By Zoltan Boka/The Dallas Morning News
2:57 PM on Aug 5, 2022 CDT
Writing an opinion essay for a newspaper, like this one, is something that might strike Americans as commonplace. It happens every day in this country. But in the country of my birth, it’s all but impossible.
Technically, a member of my family back in Hungary could still submit a column to the local newspaper, but there is no reason to bother. While running for mayor of one of Budapest’s districts, my cousin did just that; the government-controlled newspaper told him to forget it. Approximately 78% of Hungary’s media outlets are state owned. My cousin lost the election by 30 percentage points.
Losses of such magnitude are increasingly common in Hungarian elections. The ruling party ushered in a system Vox referred to in a 2018 article as “soft fascism,” where you have the appearance of liberty without the bothersome unpredictability of it. In 2022, Prime Minister Viktor Orbán cruised to a fourth term, beating the united opposition by a landslide.
Nowhere in the 20 counties and municipalities of Hungary did Orbán and his coalition fall below 40%. The Hungarian diaspora, which was granted voting rights in 2011, voted for the Orbán slate at an eye-watering 93.89%. The united opposition scored 4.12%.
Orbán was scheduled to speak Thursday in Dallas at the Conservative Political Action Conference. As he heads into his fifth term, having served uninterrupted since 2010, Orbán is viewed as a rock star in some far-right circles. Tucker Carlson likes him so much he schlepped to Budapest to film his show and praised a border fence aimed at keeping migrants out, right around the time the Orbán government scored a cool $246 million from the European Union for expenses he claimed related to the costs of providing emergency housing to Ukrainian immigrants, a sum that equaled about 0.15% of Hungary’s annual GDP.
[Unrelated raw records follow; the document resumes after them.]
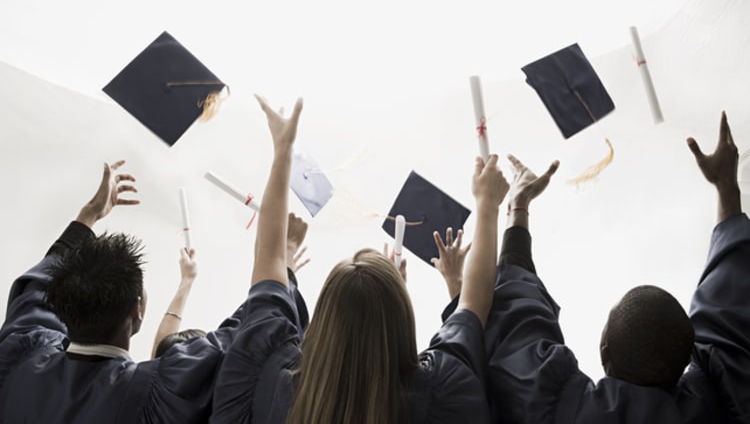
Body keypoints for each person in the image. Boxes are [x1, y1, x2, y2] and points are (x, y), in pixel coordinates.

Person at [210, 95, 510, 424]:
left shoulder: (269, 384)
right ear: (399, 317)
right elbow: (473, 307)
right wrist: (489, 205)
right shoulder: (441, 392)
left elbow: (267, 268)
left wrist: (283, 150)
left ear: (324, 318)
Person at [478, 111, 749, 423]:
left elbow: (517, 318)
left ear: (603, 350)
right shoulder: (728, 401)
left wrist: (519, 205)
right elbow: (729, 312)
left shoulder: (560, 412)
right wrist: (727, 188)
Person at [1, 160, 261, 423]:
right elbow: (246, 336)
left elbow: (38, 285)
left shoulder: (21, 358)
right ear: (138, 308)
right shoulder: (154, 394)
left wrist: (89, 214)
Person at [153, 225, 310, 358]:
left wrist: (186, 281)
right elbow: (258, 319)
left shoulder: (149, 388)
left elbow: (158, 356)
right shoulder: (227, 387)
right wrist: (282, 273)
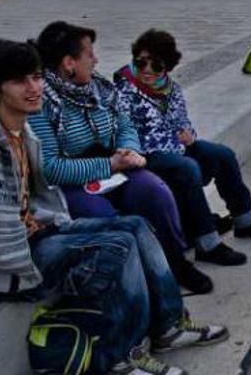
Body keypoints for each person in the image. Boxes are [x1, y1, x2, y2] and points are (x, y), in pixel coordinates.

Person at [0, 40, 228, 375]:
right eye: (20, 81)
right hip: (8, 264)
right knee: (117, 246)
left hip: (36, 236)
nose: (35, 88)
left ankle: (168, 326)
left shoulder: (20, 129)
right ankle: (120, 357)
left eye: (37, 77)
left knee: (136, 225)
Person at [26, 21, 212, 294]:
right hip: (73, 181)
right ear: (69, 63)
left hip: (114, 164)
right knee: (104, 217)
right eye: (89, 54)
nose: (96, 59)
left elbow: (124, 123)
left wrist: (129, 149)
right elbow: (51, 169)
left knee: (155, 192)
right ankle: (137, 285)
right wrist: (109, 164)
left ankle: (175, 263)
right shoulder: (43, 102)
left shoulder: (98, 87)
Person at [115, 29, 251, 267]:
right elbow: (125, 131)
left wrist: (190, 138)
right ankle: (207, 242)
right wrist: (168, 142)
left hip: (176, 147)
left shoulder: (170, 89)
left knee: (222, 154)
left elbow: (183, 121)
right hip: (147, 156)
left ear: (166, 66)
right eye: (140, 62)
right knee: (187, 168)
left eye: (155, 65)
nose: (146, 69)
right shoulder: (124, 91)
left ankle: (245, 220)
There is some dispute about whether there are any actual Ukrainian migrants staying in Hungary, but nobody spends a lot of time going on about it. After all, pesky investigators are unwelcome. Orbán doesn’t deny his mob boss leanings. Instead, he tries to normalize them. In one government video, which came out three days after he romped to victory in 2018, Orbán joked with the Hungarian chief elections official, a fellow named Andras Patyi.
“I read in the papers that Patyi fined me,” Orbán needles him, to which the elections chief responds with a sorrowful, “I’m really sorry Mr. Prime Minister.” It was a response that, in tone and content, tried to toe the line between jocular and humbly apologetic.
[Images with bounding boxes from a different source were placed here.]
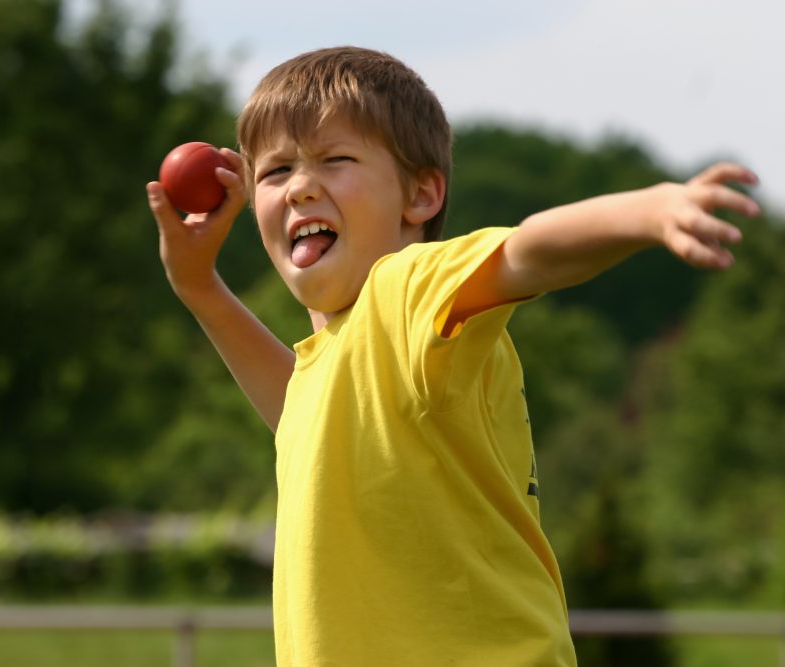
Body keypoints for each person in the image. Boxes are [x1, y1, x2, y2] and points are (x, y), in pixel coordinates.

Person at [146, 46, 761, 666]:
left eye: (335, 160)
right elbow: (302, 417)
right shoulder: (336, 363)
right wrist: (201, 288)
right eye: (275, 172)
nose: (301, 186)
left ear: (421, 196)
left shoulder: (405, 287)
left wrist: (648, 210)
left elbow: (528, 254)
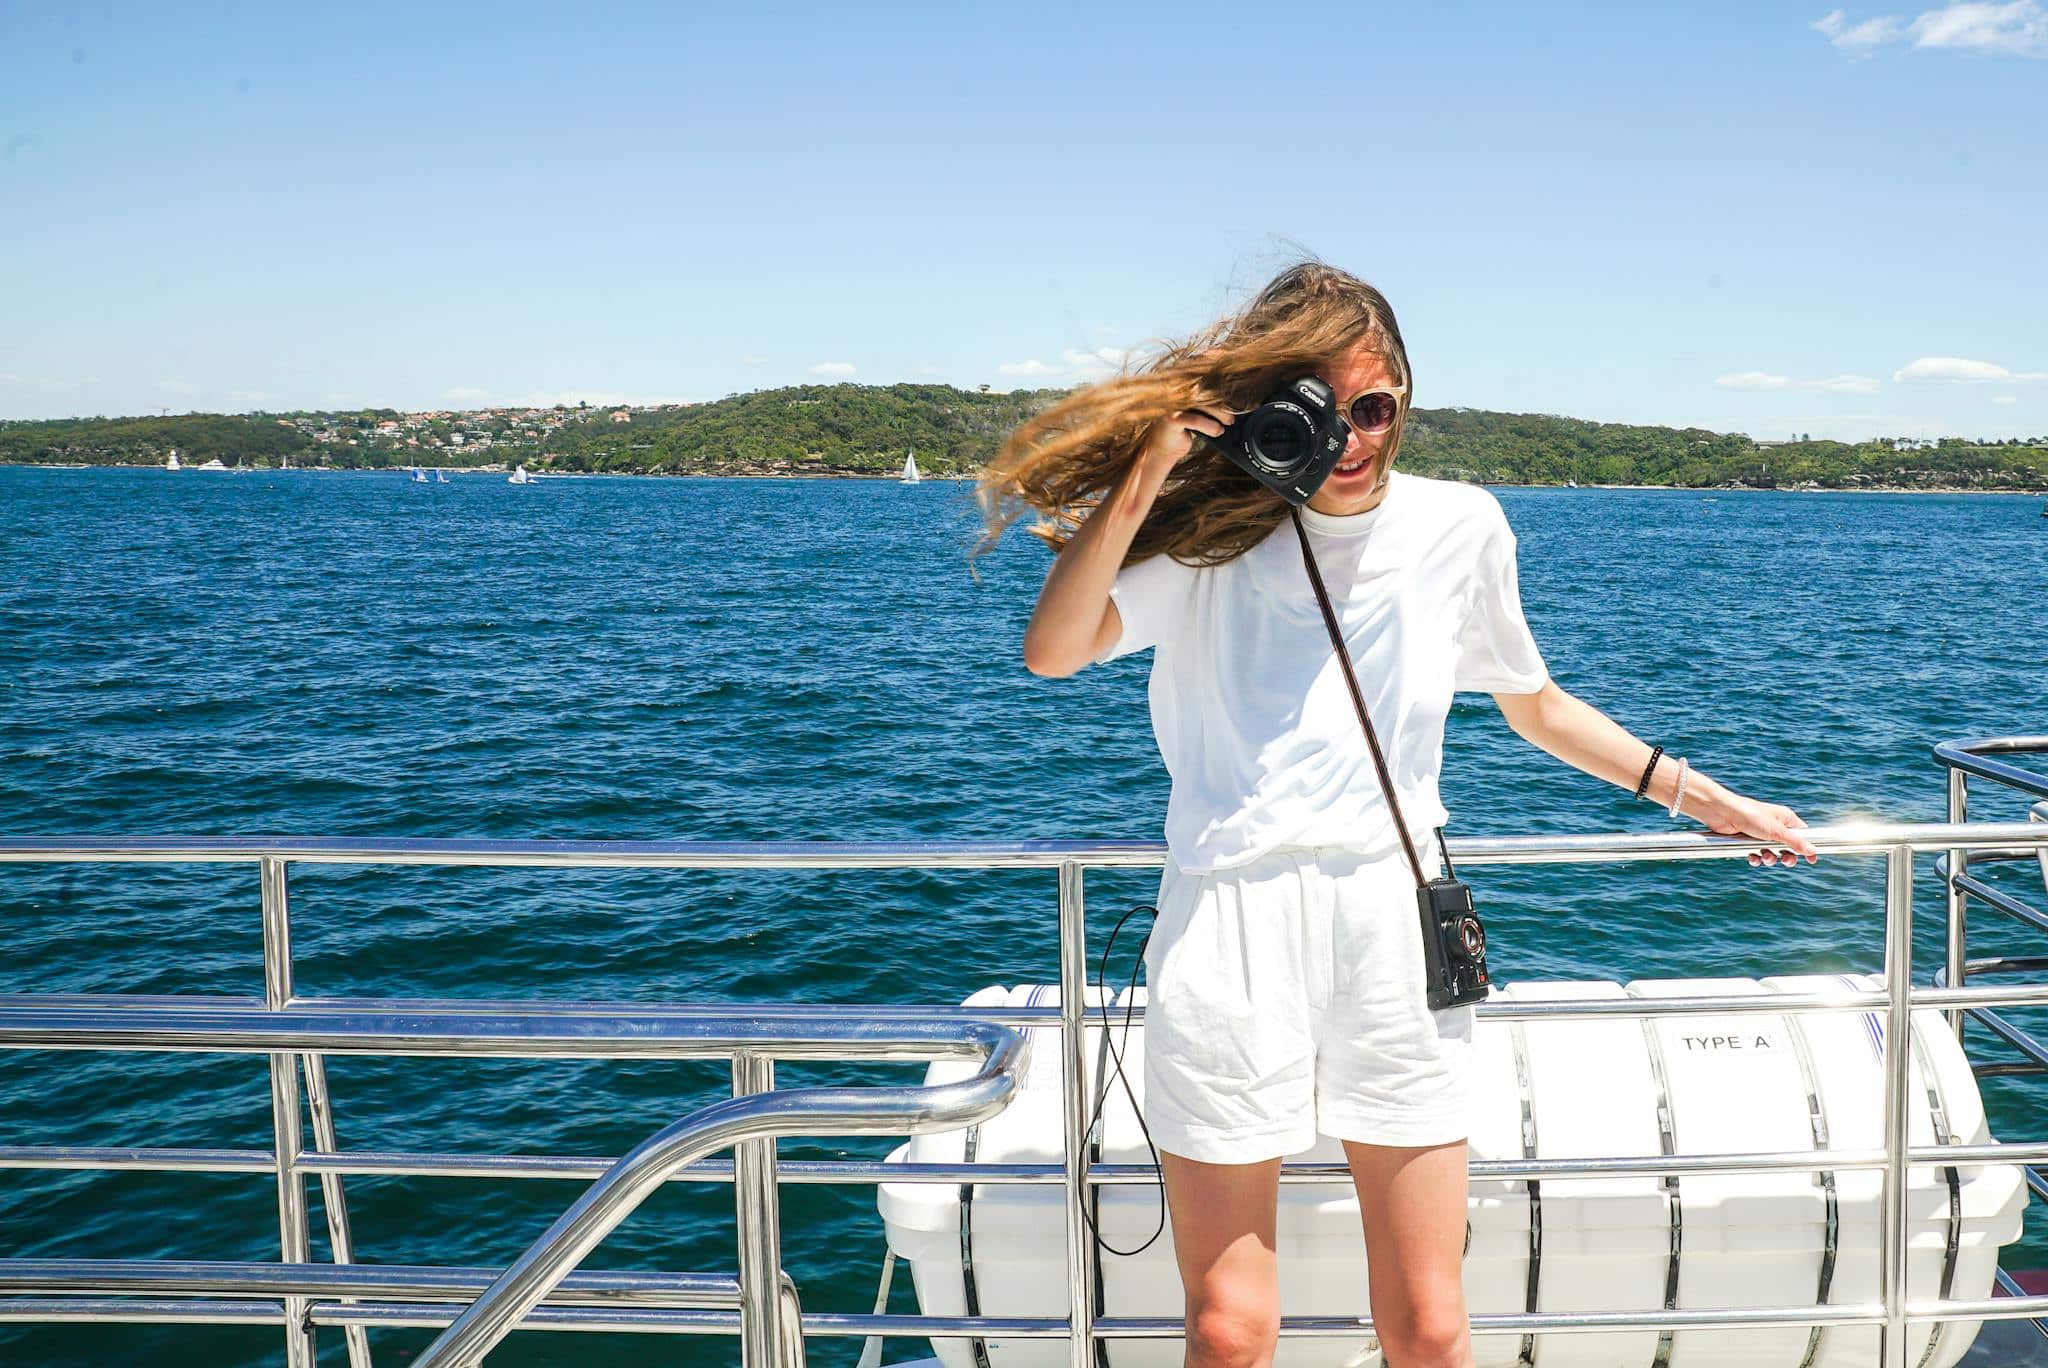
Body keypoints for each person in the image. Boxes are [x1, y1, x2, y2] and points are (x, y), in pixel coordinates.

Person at [975, 260, 1820, 1368]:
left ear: (1404, 403)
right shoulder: (1215, 540)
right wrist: (1151, 471)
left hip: (1392, 917)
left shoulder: (1458, 526)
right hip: (1230, 916)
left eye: (1374, 408)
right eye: (1317, 409)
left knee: (1427, 1328)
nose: (1353, 438)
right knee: (1229, 1333)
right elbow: (1052, 653)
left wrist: (1704, 797)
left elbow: (1535, 704)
This queasy combination of humor and terror is essential to Orbán’s rule. He’s a shrewd, calculating man who went from being a George Soros protégé, decamping to Oxford on the billionaire’s dime, to having one of his appointees refer to Soros in a hastily deleted article as “the liberal Führer” whose “poisonous gas flows from the capsule of a multicultural open society.”
In some ways, Orbán is reminiscent of George Wallace, who started out as an integrationist, lost a statewide campaign, and found success blocking the entry of two Black students in 1963 Alabama. Orbán is a fascist because it works for him. That’s not entirely his fault; it’s ours, too.
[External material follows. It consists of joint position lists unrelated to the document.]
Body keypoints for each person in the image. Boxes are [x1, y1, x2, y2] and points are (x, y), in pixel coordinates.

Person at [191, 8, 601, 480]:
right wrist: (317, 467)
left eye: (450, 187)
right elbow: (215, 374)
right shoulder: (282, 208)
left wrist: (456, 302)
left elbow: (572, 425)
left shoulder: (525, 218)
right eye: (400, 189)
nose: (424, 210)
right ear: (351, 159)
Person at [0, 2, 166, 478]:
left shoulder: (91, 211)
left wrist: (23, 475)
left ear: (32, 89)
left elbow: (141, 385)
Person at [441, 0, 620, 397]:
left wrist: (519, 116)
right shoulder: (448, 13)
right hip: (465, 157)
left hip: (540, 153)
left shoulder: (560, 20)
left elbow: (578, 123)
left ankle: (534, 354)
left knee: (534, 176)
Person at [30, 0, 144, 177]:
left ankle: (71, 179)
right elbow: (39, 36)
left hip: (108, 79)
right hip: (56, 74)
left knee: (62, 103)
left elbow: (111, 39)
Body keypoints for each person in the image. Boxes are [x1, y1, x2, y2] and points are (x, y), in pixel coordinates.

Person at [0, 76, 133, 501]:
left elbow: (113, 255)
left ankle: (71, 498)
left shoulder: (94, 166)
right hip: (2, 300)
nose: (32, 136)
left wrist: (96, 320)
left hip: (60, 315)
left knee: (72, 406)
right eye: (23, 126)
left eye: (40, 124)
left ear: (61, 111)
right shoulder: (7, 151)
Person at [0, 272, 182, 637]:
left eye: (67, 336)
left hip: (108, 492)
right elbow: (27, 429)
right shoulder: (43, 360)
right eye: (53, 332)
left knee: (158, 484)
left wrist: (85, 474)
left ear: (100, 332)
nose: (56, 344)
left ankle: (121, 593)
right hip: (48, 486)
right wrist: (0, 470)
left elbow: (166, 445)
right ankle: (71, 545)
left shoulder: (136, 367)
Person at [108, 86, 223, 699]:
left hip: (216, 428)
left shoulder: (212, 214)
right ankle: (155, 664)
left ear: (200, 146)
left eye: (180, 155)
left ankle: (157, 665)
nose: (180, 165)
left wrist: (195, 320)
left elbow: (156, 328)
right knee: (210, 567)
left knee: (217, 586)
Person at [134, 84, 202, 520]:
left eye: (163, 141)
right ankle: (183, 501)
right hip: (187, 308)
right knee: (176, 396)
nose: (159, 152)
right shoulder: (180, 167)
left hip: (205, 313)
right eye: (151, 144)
Hannah Arendt said that most evil is perpetrated by people who never definitely make up their minds on whether to be evil or not. Maybe she has a point. Orbán’s journey, from a county whose name translates, loosely, into “goat pass,” to Oxford, to Sandor Palace, the workhouse of the Hungarian prime minister, was not a master plan. He just gained power and learned to like it well enough to shrug off unseemly associations and compromises along the way.
With Orbán’s speech still echoing in the hotel ballroom this week, I’ll leave you with one last thought: In the grand scheme of the universe, you are far more likely to become a Patyi than an Orbán. Almost 1,000 people have been arrested and charged for the January 6 insurrection, even if their leader hasn’t been.
Zoltan Boka is a Hungarian-born U.S. citizen who has done political consulting and informally advised Hungarian opposition candidates in 2019. He currently lives in Brooklyn, N.Y. He wrote this column for The Dallas Morning News.